▶ Task brief: An exact copy of every entry is needed, with no images.

▶ Data supplied:
•••••

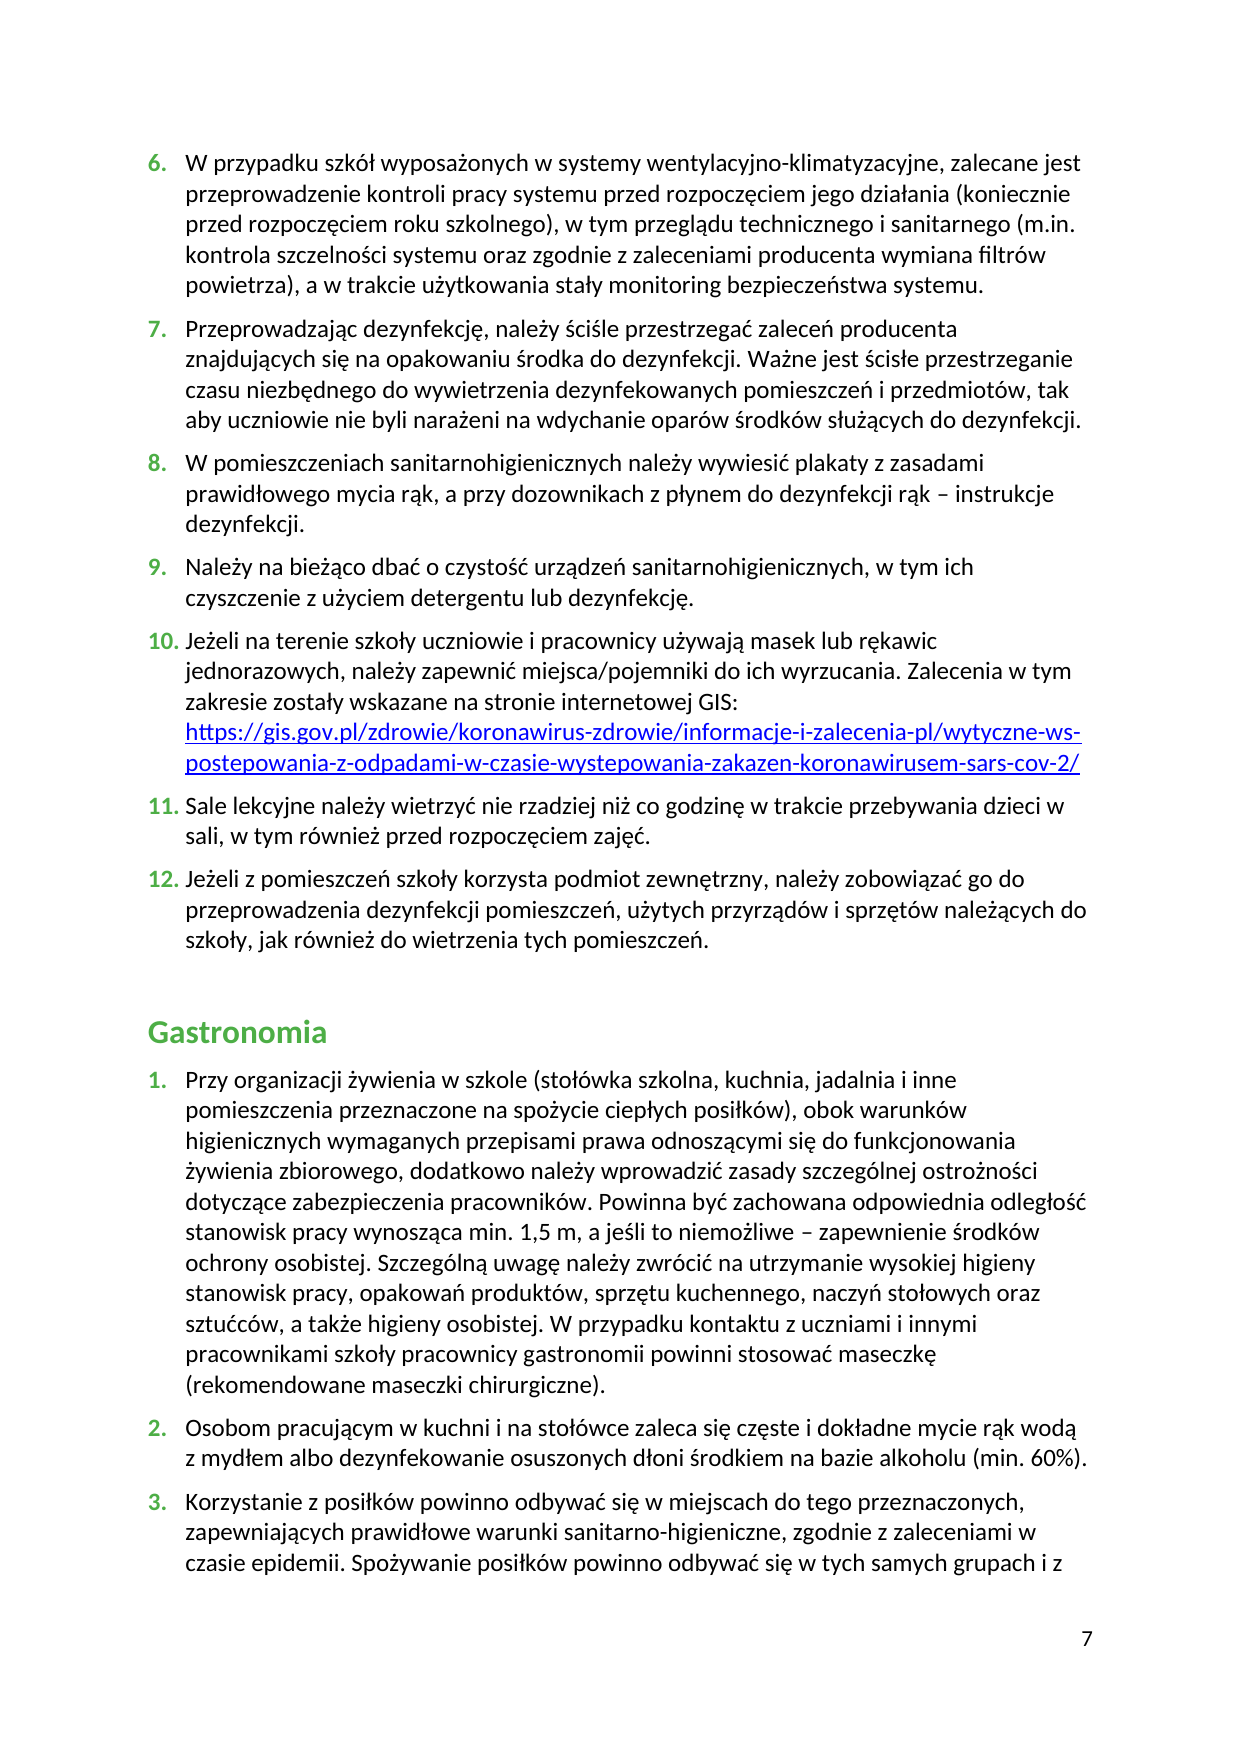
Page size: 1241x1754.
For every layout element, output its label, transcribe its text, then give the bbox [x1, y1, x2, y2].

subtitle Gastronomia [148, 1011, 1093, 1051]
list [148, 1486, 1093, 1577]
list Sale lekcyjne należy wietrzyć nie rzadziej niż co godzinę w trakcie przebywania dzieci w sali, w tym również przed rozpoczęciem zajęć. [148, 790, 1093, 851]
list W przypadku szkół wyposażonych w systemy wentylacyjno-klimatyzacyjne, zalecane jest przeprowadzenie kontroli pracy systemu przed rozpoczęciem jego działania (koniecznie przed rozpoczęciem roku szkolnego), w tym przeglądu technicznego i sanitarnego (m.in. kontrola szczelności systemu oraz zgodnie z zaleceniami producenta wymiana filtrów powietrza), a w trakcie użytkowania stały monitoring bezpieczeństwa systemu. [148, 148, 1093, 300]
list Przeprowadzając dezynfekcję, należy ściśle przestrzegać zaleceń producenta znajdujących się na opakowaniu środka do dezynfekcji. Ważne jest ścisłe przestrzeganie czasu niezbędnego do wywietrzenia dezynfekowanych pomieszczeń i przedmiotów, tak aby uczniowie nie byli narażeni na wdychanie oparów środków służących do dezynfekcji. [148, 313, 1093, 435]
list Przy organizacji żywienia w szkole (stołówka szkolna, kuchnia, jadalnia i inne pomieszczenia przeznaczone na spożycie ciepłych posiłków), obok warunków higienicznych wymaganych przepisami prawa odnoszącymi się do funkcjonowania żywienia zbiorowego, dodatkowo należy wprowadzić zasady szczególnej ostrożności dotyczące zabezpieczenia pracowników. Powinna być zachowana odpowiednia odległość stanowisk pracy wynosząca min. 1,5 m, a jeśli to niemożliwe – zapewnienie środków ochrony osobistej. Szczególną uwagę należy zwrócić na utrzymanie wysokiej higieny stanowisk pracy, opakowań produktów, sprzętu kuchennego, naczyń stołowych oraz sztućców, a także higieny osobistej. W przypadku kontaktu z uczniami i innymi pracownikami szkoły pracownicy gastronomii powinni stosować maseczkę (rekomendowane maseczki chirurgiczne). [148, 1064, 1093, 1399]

•••••

▶ Exercise result:
Page size: 1241x1754.
For every layout element, output its label, transcribe its text, then give the bbox [x1, y1, x2, y2].

subtitle Gastronomia [148, 1011, 1093, 1051]
list [148, 1486, 1093, 1577]
list Sale lekcyjne należy wietrzyć nie rzadziej niż co godzinę w trakcie przebywania dzieci w sali, w tym również przed rozpoczęciem zajęć. [148, 790, 1093, 851]
list W przypadku szkół wyposażonych w systemy wentylacyjno-klimatyzacyjne, zalecane jest przeprowadzenie kontroli pracy systemu przed rozpoczęciem jego działania (koniecznie przed rozpoczęciem roku szkolnego), w tym przeglądu technicznego i sanitarnego (m.in. kontrola szczelności systemu oraz zgodnie z zaleceniami producenta wymiana filtrów powietrza), a w trakcie użytkowania stały monitoring bezpieczeństwa systemu. [148, 148, 1093, 300]
list Przeprowadzając dezynfekcję, należy ściśle przestrzegać zaleceń producenta znajdujących się na opakowaniu środka do dezynfekcji. Ważne jest ścisłe przestrzeganie czasu niezbędnego do wywietrzenia dezynfekowanych pomieszczeń i przedmiotów, tak aby uczniowie nie byli narażeni na wdychanie oparów środków służących do dezynfekcji. [148, 313, 1093, 435]
list Przy organizacji żywienia w szkole (stołówka szkolna, kuchnia, jadalnia i inne pomieszczenia przeznaczone na spożycie ciepłych posiłków), obok warunków higienicznych wymaganych przepisami prawa odnoszącymi się do funkcjonowania żywienia zbiorowego, dodatkowo należy wprowadzić zasady szczególnej ostrożności dotyczące zabezpieczenia pracowników. Powinna być zachowana odpowiednia odległość stanowisk pracy wynosząca min. 1,5 m, a jeśli to niemożliwe – zapewnienie środków ochrony osobistej. Szczególną uwagę należy zwrócić na utrzymanie wysokiej higieny stanowisk pracy, opakowań produktów, sprzętu kuchennego, naczyń stołowych oraz sztućców, a także higieny osobistej. W przypadku kontaktu z uczniami i innymi pracownikami szkoły pracownicy gastronomii powinni stosować maseczkę (rekomendowane maseczki chirurgiczne). [148, 1064, 1093, 1399]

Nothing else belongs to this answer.